Pathogens-induced platelet activation contributes to inflammation in cardiovascular diseases, but underlying mechanisms remain elusive. Staphylococcal superantigen-like protein 5 (SSL5) is a known activator of platelets. Here we examined whether SSL5 is implicated in Staphylococcus aureus (S. aureus)-induced inflammation and potential mechanisms involved. As expected, we show that SSL5 activates human platelets and induces generation of platelet microparticles (PMPs). Flow cytometry and scanning electron microscopy studies demonstrate that SSL5-induced PMPs (SSL5-PMPs) bind to monocytes, causing aggregate formation. In addition, SSL5-PMPs provoke monocyte expression and release of inflammatory mediators, including interleukin-1 beta (IL-1 beta), tumour necrosis factor-alpha (TNF alpha), monocyte chemo attractant protein-1 (MCP-1) and matrix metalloproteinase-9 (MMP-9) in a dose-and time-dependent manner.
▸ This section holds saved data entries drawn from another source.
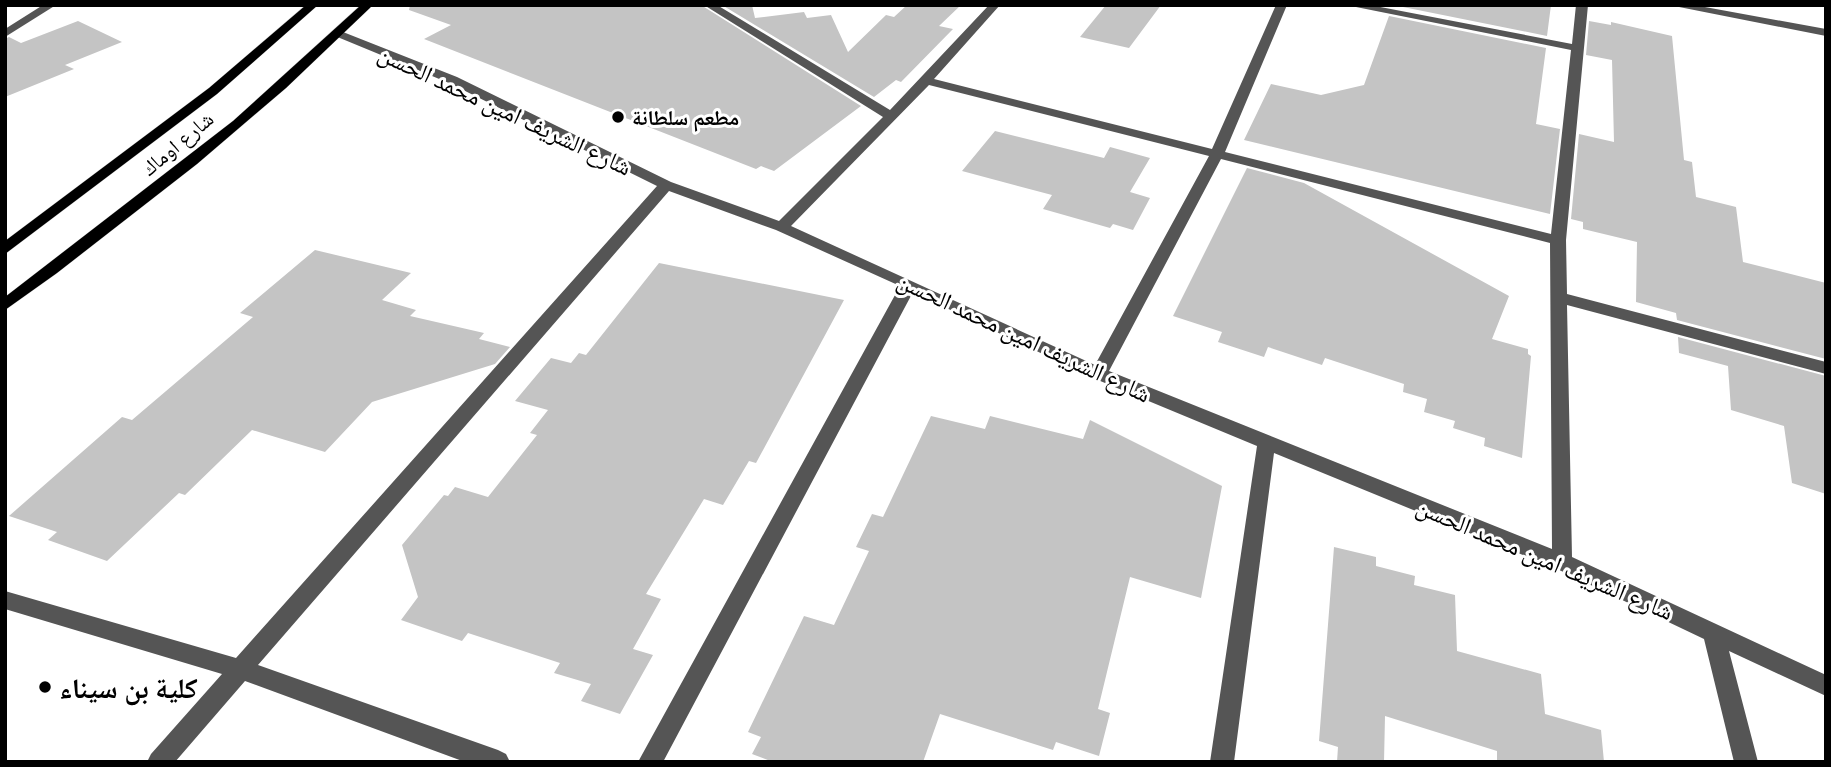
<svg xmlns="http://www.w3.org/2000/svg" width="1831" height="767" font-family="Ubuntu,'Noto Naskh Arabic',sans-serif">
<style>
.building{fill:#c4c4c4}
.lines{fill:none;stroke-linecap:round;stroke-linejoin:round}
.major-casing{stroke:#dbdbdb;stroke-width:1}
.minor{fill:#555;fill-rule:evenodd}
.major{fill:#000;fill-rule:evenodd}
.poi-dot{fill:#000;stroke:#fff;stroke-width:2.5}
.labels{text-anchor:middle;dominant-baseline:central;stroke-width:6;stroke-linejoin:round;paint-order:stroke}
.far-poi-label{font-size:21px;font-weight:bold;fill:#000;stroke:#fff;text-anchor:start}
.far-street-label{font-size:21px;fill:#000;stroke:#fff}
.street-label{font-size:24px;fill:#000;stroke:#fff}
.near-poi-label{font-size:28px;font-weight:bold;fill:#000;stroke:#fff;text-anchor:start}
</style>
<rect width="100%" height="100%" fill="#fff"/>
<path class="building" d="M410,5H701L861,106L774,171L761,166L756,169L424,39L451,25L409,10Z
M722,5H752L755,18L804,12L807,18L831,15L848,52L886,15L894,17L907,5H961L939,26L953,29L901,82L896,80L874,97Z
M1106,5H1161L1129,48L1080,37Z
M1393,5H1551L1547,36Z
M1389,16L1546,48L1536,124L1560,129L1550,214L1244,140L1271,84L1321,95L1364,85Z
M78,21L122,42L65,65L74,69L5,97V39L9,37L21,43Z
M1589,21L1611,25V22L1672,36L1684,160L1692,162L1696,197L1736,207L1743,262L1826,283V359L1677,320L1676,313L1636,302L1637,242L1583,229V222L1571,219L1579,134L1614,142L1612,60L1586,55Z
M995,131L1104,158L1110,147L1150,158L1130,192L1150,198L1133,230L1113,224L1110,228L1043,209L1052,195L962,171Z
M1247,168L1304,183L1509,296L1492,339L1528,349V354L1531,356L1522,458L1484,446L1485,438L1453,428L1455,421L1424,412L1427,399L1403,392L1404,384L1325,358L1322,365L1268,347L1264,357L1218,342L1222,332L1173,316Z
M315,250L411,273L382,300L416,310L410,316L484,333L479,339L510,347L495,364L372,402L325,452L252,430L185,495L179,493L107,561L48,540L57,532L9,516L122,417L132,420L253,317L240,313Z
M659,263L844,300L756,463L749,461L723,505L704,499L646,594L661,599L633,649L653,655L620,714L581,701L591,684L554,673L560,663L468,633L462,641L401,620L418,597L402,545L444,495L448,496L455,487L488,497L537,435L530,433L548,410L515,401L551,358L571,363L579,353L586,355Z
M1678,337L1826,376V494L1792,483L1784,426L1731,410L1728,366L1679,353Z
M931,416L985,429L990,416L1083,439L1090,420L1222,486L1201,598L1130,577L1098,709L1110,713L1099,756L1056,742L1053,750L940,714L923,762H773L752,754L761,737L748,732L804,616L834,625L869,551L856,547L872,514L883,517Z
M1334,547L1376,557V566L1415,576L1414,585L1455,595L1457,651L1541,674L1545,714L1601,730L1604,762H1497V751L1385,716L1384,762H1337L1338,747L1319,741Z"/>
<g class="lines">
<g class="major-casing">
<path id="major" d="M306,5H318L217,94L5,254V241L209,88Z
M361,5H373L286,88L197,164L57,273L5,310V297L233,121Z"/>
</g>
<path class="minor" d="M43,5H56L5,37V29Z
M704,5H717L890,110L989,5H1000L934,79L1212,149L1276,5H1287L1225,152L1551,234L1571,50L1346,5H1370L1572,44L1576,5H1588L1566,240L1567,294L1826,362V374L1567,305L1572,557L1826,675V696L1729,651L1758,762H1734L1704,639L1555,568L1274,453L1234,762H1210L1257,446L1093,378L913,292L663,762H638L900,286L776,230L669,191L258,665L498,750L506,754L510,762H465L245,681L175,762H147L151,754L222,674L5,609V591L236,658L657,186L449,83L335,36V32H343L457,77L671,182L779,221L883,117ZM929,85L1209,156L1095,365L791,226ZM1221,159L1550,243L1552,549L1109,371Z
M1669,5H1694L1826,29V36Z"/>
<use href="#major" class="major"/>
</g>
<g class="poi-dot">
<circle cx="618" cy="117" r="7"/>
<circle cx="45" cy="687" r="7"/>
</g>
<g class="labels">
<g class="far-poi-label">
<text x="632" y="117">مطعم سلطانة</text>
</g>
<g class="far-street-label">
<text transform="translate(177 143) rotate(-40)">شارع اوماك</text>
</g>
<g class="street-label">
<text transform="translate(505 110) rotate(25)">شارع الشريف امين محمد الحسن</text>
<text transform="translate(1024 337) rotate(25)">شارع الشريف امين محمد الحسن</text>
<text transform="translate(1545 559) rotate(23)">شارع الشريف امين محمد الحسن</text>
</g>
<g class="near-poi-label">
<text x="59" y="687">كلية بن سيناء</text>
</g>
</g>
<rect width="1831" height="767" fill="none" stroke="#000000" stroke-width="14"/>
</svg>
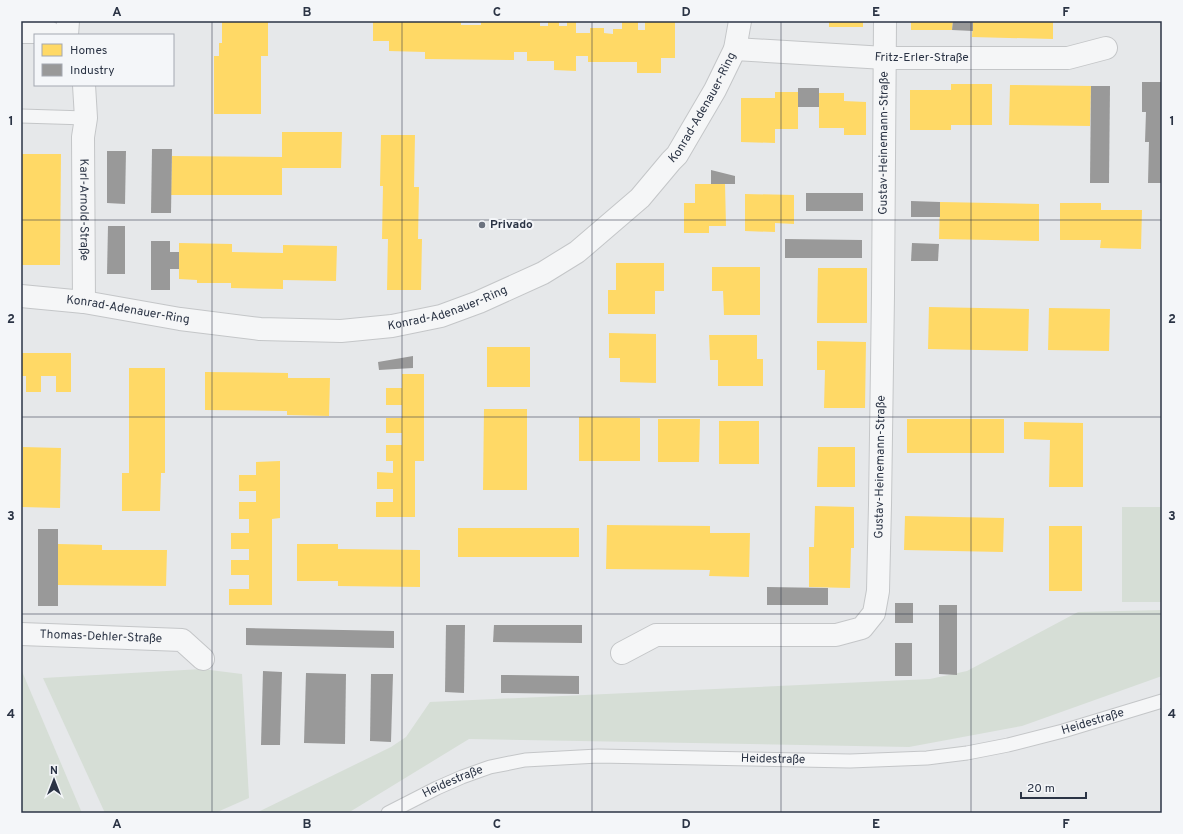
<svg xmlns="http://www.w3.org/2000/svg" width="1183" height="834" viewBox="0 0 1183 834" font-family="Overpass,sans-serif">
  <rect width="100%" height="100%" fill="#e6e8ea"/>
  <g fill="#d6ded6">
    <rect x="1122" y="507" width="40" height="95"/>
    <path d="M1162,610V676L1022,726L909,747L469,739L348,813H256L391,747L406,737L430,702L930,679L967,671L1078,612Z"/>
    <path d="M21,669L82,813H21Z"/>
    <path d="M202,669L242,674L249,798L215,813H105L43,678Z"/>
  </g>
  <g fill="#ffd966">
    <path d="M222,21H268V56H261V114H214V56H219V43H222Z"/>
    <path d="M373,21H461V25H481V21H540V26H548V22H559V26H567V22H576V33H590V28H604V33L613,34V29H622V22H638V30H645V22H675V58H661V73H637V62H588V56H576V71L554,70V61H527V52H514V60L425,59V52L389,51V41H373Z"/>
    <rect x="829" y="21" width="34" height="6"/>
    <path d="M911,21H953L952,30H911Z"/>
    <path d="M973,21H1053V39L972,37Z"/>
    <path d="M951,84H992V125H951V130H910V90H951Z"/>
    <path d="M1010,85L1091,86L1090,126L1009,125Z"/>
    <path d="M775,92H798V129H775V143L741,142V98H775Z"/>
    <path d="M819,93H844V101L866,102V135H844V128H819Z"/>
    <path d="M282,132H342L341,168H282V195H171L172,156L282,157Z"/>
    <path d="M381,135H415L414,187H419L418,239H422L421,290H387L388,239H382L383,186H380Z"/>
    <path d="M21,154H61L60,265H21Z"/>
    <path d="M695,184H725L726,226H709V233H684V203H695Z"/>
    <path d="M745,194L794,195V224L775,223V232L745,231Z"/>
    <path d="M940,202L1039,204V241L939,239Z"/>
    <path d="M1060,203H1101V210H1142L1141,249L1100,248L1101,240H1060Z"/>
    <path d="M179,243L232,244V252L283,253V245L337,246L336,281L283,280V289L231,288V283H197V280L179,279Z"/>
    <path d="M616,263H664V291H655V314H608V290H616Z"/>
    <path d="M712,267H760V315H724L723,291H712Z"/>
    <path d="M818,268H867V323H817Z"/>
    <path d="M929,307L1029,309L1028,351L928,349Z"/>
    <path d="M1049,308L1110,309L1109,351L1048,350Z"/>
    <path d="M609,333L656,334V383L620,382V358H609Z"/>
    <path d="M709,335H757V359H763V386H718V360H710Z"/>
    <path d="M817,341L866,342L865,408H824L825,370H817Z"/>
    <rect x="487" y="347" width="43" height="40"/>
    <path d="M21,353H71V392H56V376H41V392H26V376H21Z"/>
    <path d="M129,368H165V473H161L160,511H122V473H129Z"/>
    <path d="M205,372L288,373V378H330L329,416L287,415V411L205,410Z"/>
    <path d="M402,374H424V461H415V517H376V502H393V489H377V472L393,473V461H386V445H402V433H386V418H402V405H386V388H402Z"/>
    <path d="M484,409H527V490H483Z"/>
    <path d="M579,417L640,418V461H579Z"/>
    <path d="M658,419H700L699,462H658Z"/>
    <rect x="907" y="419" width="97" height="34"/>
    <rect x="719" y="421" width="40" height="43"/>
    <path d="M1024,422L1083,423V487H1049L1050,440L1024,439Z"/>
    <path d="M23,447L61,448L60,508L22,507Z"/>
    <path d="M818,447H855V487H817Z"/>
    <path d="M280,461V518L272,519V605H229V589H249V575H231V560H249V549H231V533H249V519H239V502H256V491H239V475H256V462Z"/>
    <path d="M815,506L854,507V548H851L850,588L809,587V547H814Z"/>
    <path d="M905,516L1004,518L1003,552L904,550Z"/>
    <path d="M607,525L710,526V533H750L749,577L709,576L710,570L606,569Z"/>
    <rect x="1049" y="526" width="33" height="65"/>
    <rect x="458" y="528" width="121" height="29"/>
    <path d="M58,544L102,545V550H167L166,586L58,585Z"/>
    <path d="M297,544H338V549L420,550V587L338,586V581H297Z"/>
  </g>
  <g fill="#999">
    <path d="M953,21H973V31L952,30Z"/>
    <path d="M1142,82H1161L1162,183H1148L1149,142H1145L1146,112H1142Z"/>
    <path d="M1091,86H1110L1109,183H1090Z"/>
    <rect x="798" y="88" width="21" height="19"/>
    <path d="M152,149H172L171,213H151Z"/>
    <path d="M107,151H126L125,204L107,203Z"/>
    <path d="M711,170L735,176V184H711Z"/>
    <rect x="806" y="193" width="57" height="18"/>
    <path d="M911,201L940,202V217H911Z"/>
    <path d="M108,226H125V274H107Z"/>
    <path d="M785,239L862,240V258H785Z"/>
    <path d="M151,241H170V252H179V269H170V290H151Z"/>
    <path d="M912,243L939,244L938,261H911Z"/>
    <path d="M413,356V368L379,370L378,362Z"/>
    <rect x="38" y="529" width="20" height="77"/>
    <path d="M767,587L828,588V605H767Z"/>
    <rect x="895" y="603" width="18" height="20"/>
    <path d="M939,605H957V675L939,674Z"/>
    <path d="M446,625H465L464,693L445,692Z"/>
    <path d="M494,625H582V643L493,642Z"/>
    <path d="M246,628L394,631V648L246,645Z"/>
    <rect x="895" y="643" width="17" height="33"/>
    <path d="M263,671L282,672L280,745H261Z"/>
    <path d="M306,673L346,674L345,744L304,743Z"/>
    <path d="M371,674H393L391,742L370,741Z"/>
    <path d="M501,675L579,676V694L501,693Z"/>
  </g>
  <g fill="none" stroke-linecap="round" stroke-linejoin="round">
    <defs>
      <g id="service">
        <path d="M21,116L86,118"/>
        <path id="s1" d="M388,813L437,788L462,777L490,767L525,760L598,756L850,761L927,758L967,753L1008,745L1063,731L1162,701"/>
      </g>
      <g id="minor">
        <path d="M21,32H49L53,35"/>
        <path d="M67,35L68,21"/>
        <path id="s2" d="M735,49L885,58H1068L1106,48"/>
        <path id="s3" d="M84,85L86,118L83,137L84,302"/>
        <path id="s4" d="M21,296L84,302L180,319L260,329L341,331L392,326L441,316L479,302L543,273L577,252L640,198L671,161L677,155L715,90L735,49L740,21"/>
        <path id="s5" d="M21,634L182,640L203,659"/>
        <path id="s6" d="M622,653L656,635H836L862,628L874,613L878,591L880,505L883,295L885,21"/>
      </g>
    </defs>
    <use href="#service" stroke="#c4c6c8" stroke-width="15"/>
    <use href="#minor" stroke="#c4c6c8" stroke-width="24"/>
    <use href="#service" stroke="#f5f6f7" stroke-width="13"/>
    <use href="#minor" stroke="#f5f6f7" stroke-width="22"/>
  </g>
  <path fill="none" stroke="#2b3445" stroke-width="1" stroke-opacity="0.55" d="M212,21V813M402,21V813M592,21V813M781,21V813M971,21V813M21,220H1162M21,417H1162M21,614H1162"/>
  <circle fill="#6c737f" stroke="#f4f6f9" stroke-width="1.5" cx="482" cy="225" r="4"/>
  <g text-anchor="middle" dominant-baseline="central" stroke-width="4" stroke-linejoin="round" paint-order="stroke">
    <g font-size="12" fill="#2b3445" stroke="#f4f6f9">
      <text stroke="none"><textPath href="#s2" startOffset="187">Fritz-Erler-Straße</textPath></text>
      <text stroke="none"><textPath href="#s4" startOffset="768">Konrad-Adenauer-Ring</textPath></text>
      <text stroke="none"><textPath href="#s6" startOffset="735">Gustav-Heinemann-Straße</textPath></text>
      <text stroke="none"><textPath href="#s3" startOffset="125">Karl-Arnold-Straße</textPath></text>
      <text stroke="none"><textPath href="#s4" startOffset="432">Konrad-Adenauer-Ring</textPath></text>
      <text stroke="none"><textPath href="#s4" startOffset="108">Konrad-Adenauer-Ring</textPath></text>
      <text stroke="none"><textPath href="#s6" startOffset="411">Gustav-Heinemann-Straße</textPath></text>
      <text stroke="none"><textPath href="#s5" startOffset="80">Thomas-Dehler-Straße</textPath></text>
      <text stroke="none"><textPath href="#s1" startOffset="720">Heidestraße</textPath></text>
      <text stroke="none"><textPath href="#s1" startOffset="396">Heidestraße</textPath></text>
      <text stroke="none"><textPath href="#s1" startOffset="72">Heidestraße</textPath></text>
    </g>
    <g font-size="12" font-weight="bold" fill="#2b3445" stroke="#f4f6f9" text-anchor="start">
      <text x="490" y="225">Privado</text>
    </g>
  </g>
  <rect width="1183" height="834" fill="none" stroke="#f4f6f9" stroke-width="44"/>
  <rect x="34" y="34" width="140" height="52" fill="#f4f6f9" stroke="#a4a8b1"/>
  <rect x="42" y="44" width="20" height="12" fill="#ffd966" stroke="#a4a8b1"/>
  <text x="70" y="54" font-size="12" fill="#2b3445">Homes</text>
  <rect x="42" y="64" width="20" height="12" fill="#999999" stroke="#a4a8b1"/>
  <text x="70" y="74" font-size="12" fill="#2b3445">Industry</text>
  <g transform="translate(54 780)" stroke="#f4f6f9" stroke-width="3" paint-order="stroke">
  <path d="M0-3L7 15L0 10L-7 15Z" fill="#2b3445"/>
  <text y="-6" font-size="11" font-weight="bold" text-anchor="middle" fill="#2b3445">N</text>
  </g>
  <path d="M1021 792v6h65v-6" fill="none" stroke="#2b3445" stroke-width="2"/>
  <text x="1027" y="792" font-size="12" fill="#2b3445" stroke="#f4f6f9" stroke-width="3" paint-order="stroke">20 m</text>
  <rect x="22" y="22" width="1139" height="790" fill="none" stroke="#2b3445" stroke-width="1.5"/>
  <g font-size="13" text-anchor="middle" font-weight="bold" fill="#2b3445">
    <text x="117" y="16">A</text>
    <text x="307" y="16">B</text>
    <text x="497" y="16">C</text>
    <text x="686" y="16">D</text>
    <text x="876" y="16">E</text>
    <text x="1066" y="16">F</text>
    <text x="11" y="125">1</text>
    <text x="1172" y="125">1</text>
    <text x="11" y="323">2</text>
    <text x="1172" y="323">2</text>
    <text x="11" y="520">3</text>
    <text x="1172" y="520">3</text>
    <text x="11" y="718">4</text>
    <text x="1172" y="718">4</text>
    <text x="117" y="828">A</text>
    <text x="307" y="828">B</text>
    <text x="497" y="828">C</text>
    <text x="686" y="828">D</text>
    <text x="876" y="828">E</text>
    <text x="1066" y="828">F</text>
  </g>
</svg>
SSL5-PMPs also enhance MCP-1-induced monocyte migration. Blockade of CD40 and CD40 ligand (CD40L) interactions with neutralising antibodies significantly reduce monocyte release of inflammatory mediators and migration induced by SSL5-PMPs. SiRNA-mediated silencing of CD40 or TNF receptor (TNFR)-associated factor 6 (TRAF6) gene largely abrogates phosphorylation and nuclear translocation of NF kappa B (p65). In conclusion, SSL5 provokes the release of inflammatory mediators in monocytes, at least in part, via PMPs-mediated activation of the CD40/TRAF6/NF kappa B signalling pathway, though it normally inhibits leukocyte function. Our findings thus reveal a novel mechanism by which S. aureus induces inflammation.